Provided passage:
#####

The present study had several limitations. First, as noted above, individuals with schizophrenia were not randomly assigned to medication groups, indeed the majority of studies in this area are not in randomized control trials. Instead participants were under the care of their own mental health providers, thus medication type and dose varied between subjects. While this lends to the generalizability of findings, this also minimizes our ability to examine specific drug related effects. Further, the lack of random assignment to the medication condition led to the medicated and unmedicated groups differing in age. While differences in age were unlikely to have led to null findings between patient groups, they could play a role across tasks in the present study (Braver & Barch, 2002; Hori et al., 2006; McKendrick, Weymouth, & Battista, 2010; Naveh-Benjamin, Hussain, Guez, & Bar-On, 2003; Roudaia, Bennett, & Sekuler, 2008). It will be important for future studies to design studies that address these limitations including randomization and better characterization in naturalistic studies to understand potential differences in the medicated and unmedicated samples that may be leading to differences in findings. Finally, individuals in the unmedicated group were not medication naïve; rather they were required to be off medications for at least 1 month prior to participation. Thus, it could be the case that medication naïve individuals with schizophrenia may show a different pattern of impairments versus those in the present study.

#####

List of tasks:
A. Rewrite the paragraph of the study limitations text beginning "The present study had several limitations" as a brief list that keeps its main facts.
B. According to the study limitations text, how long did people in the unmedicated group have to be off medications before taking part?
The rows aren't needed and can be ignored.

Rows from a dataset:
#####

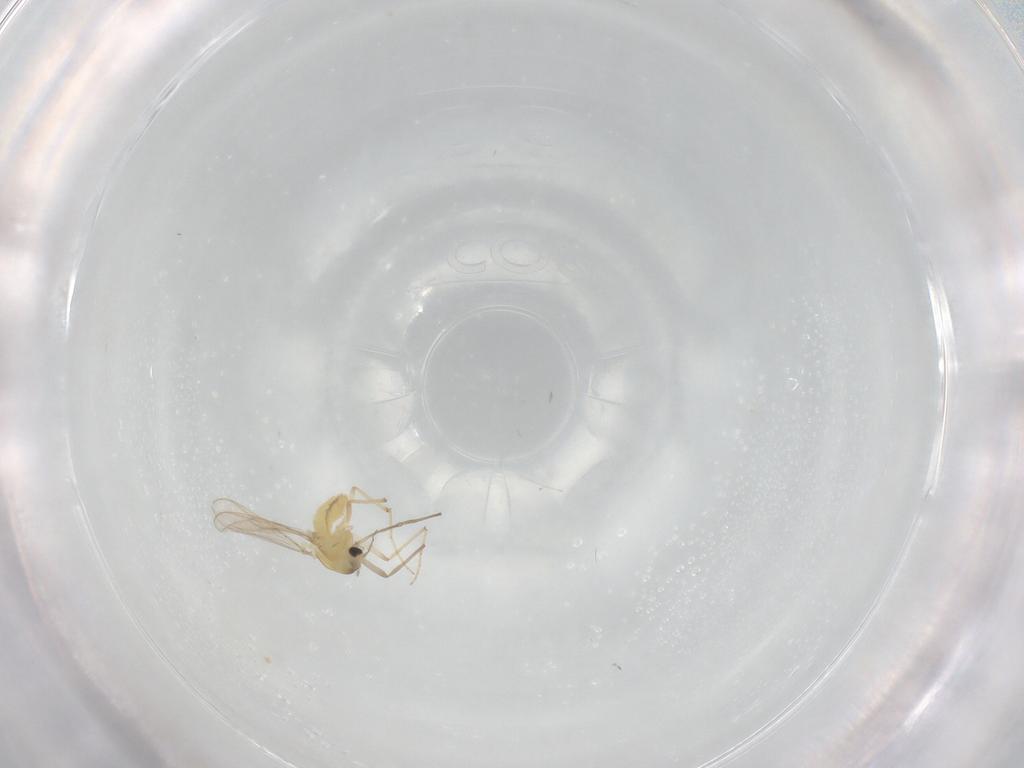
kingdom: Animalia
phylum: Arthropoda
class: Insecta
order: Diptera
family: Chironomidae
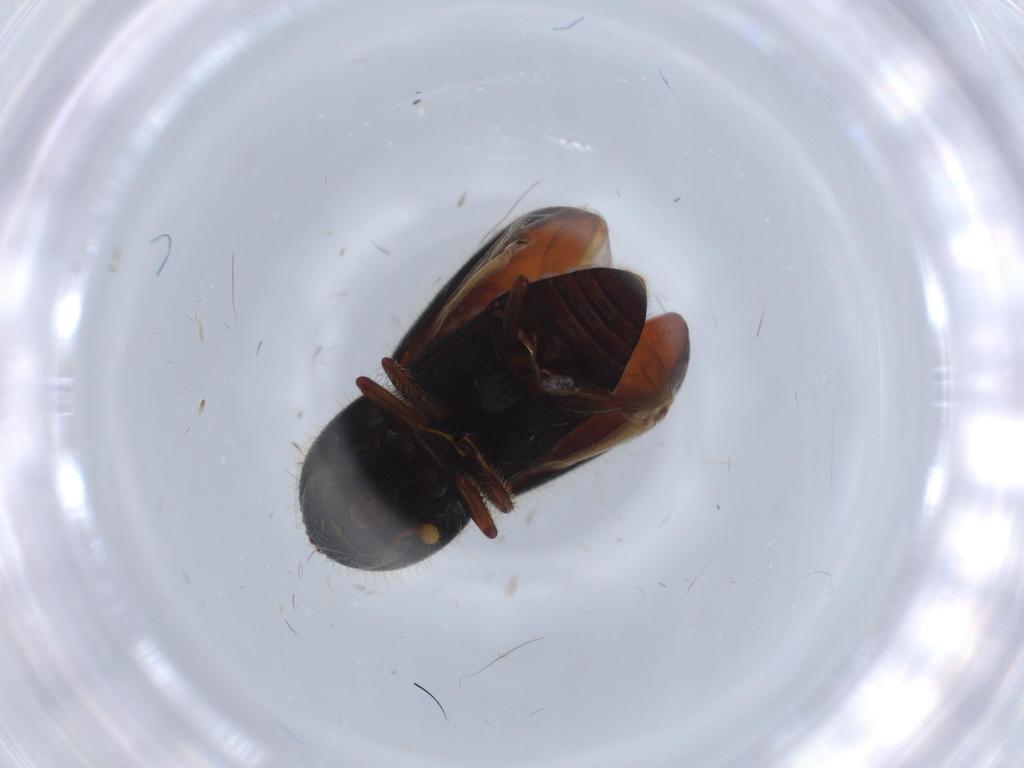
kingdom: Animalia
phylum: Arthropoda
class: Insecta
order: Coleoptera
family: Curculionidae
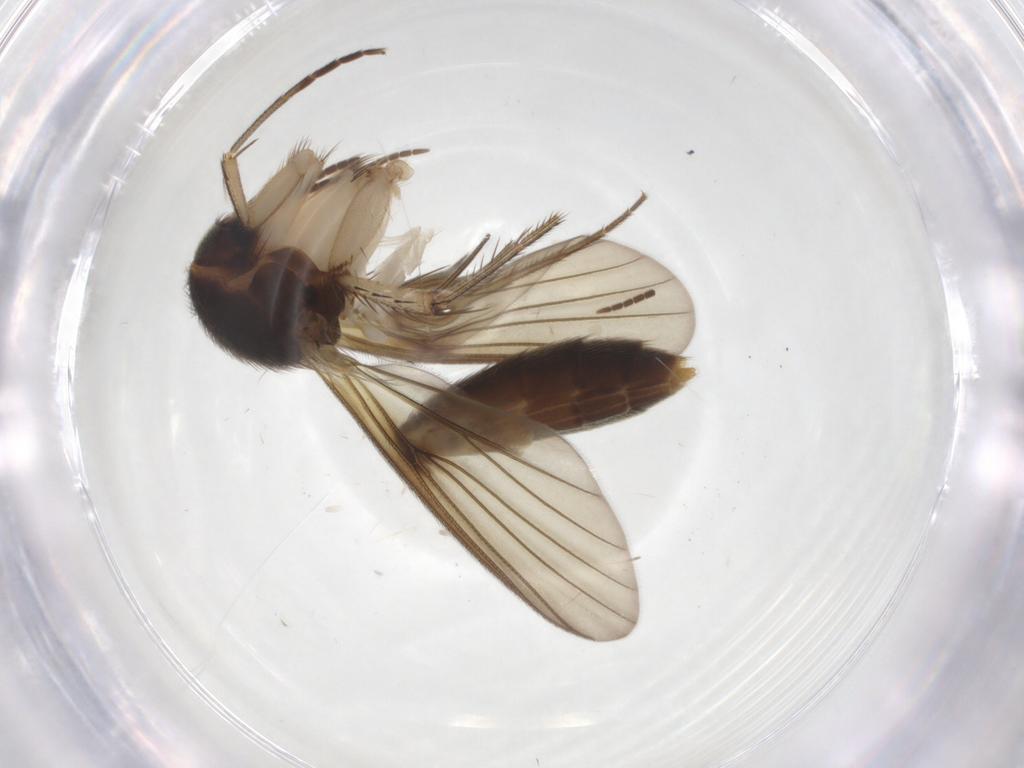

#####

Results of the exercise:
A.
- Patients with schizophrenia weren't randomly assigned to medication groups, which is true of most studies in this area.
- Participants were treated by their own mental health providers, so medication type and dose varied. This helps generalizability but limits the study of specific drug effects.
- Without random assignment, the medicated and unmedicated groups differed in age. That probably didn't cause the null findings between patient groups but could matter across tasks.
- Future studies should use randomization and better characterization in naturalistic designs to understand differences between medicated and unmedicated samples.
- The unmedicated group wasn't medication naïve. Members only had to be off medications for at least 1 month, so medication-naïve patients might show a different pattern of impairments.

B. At least 1 month.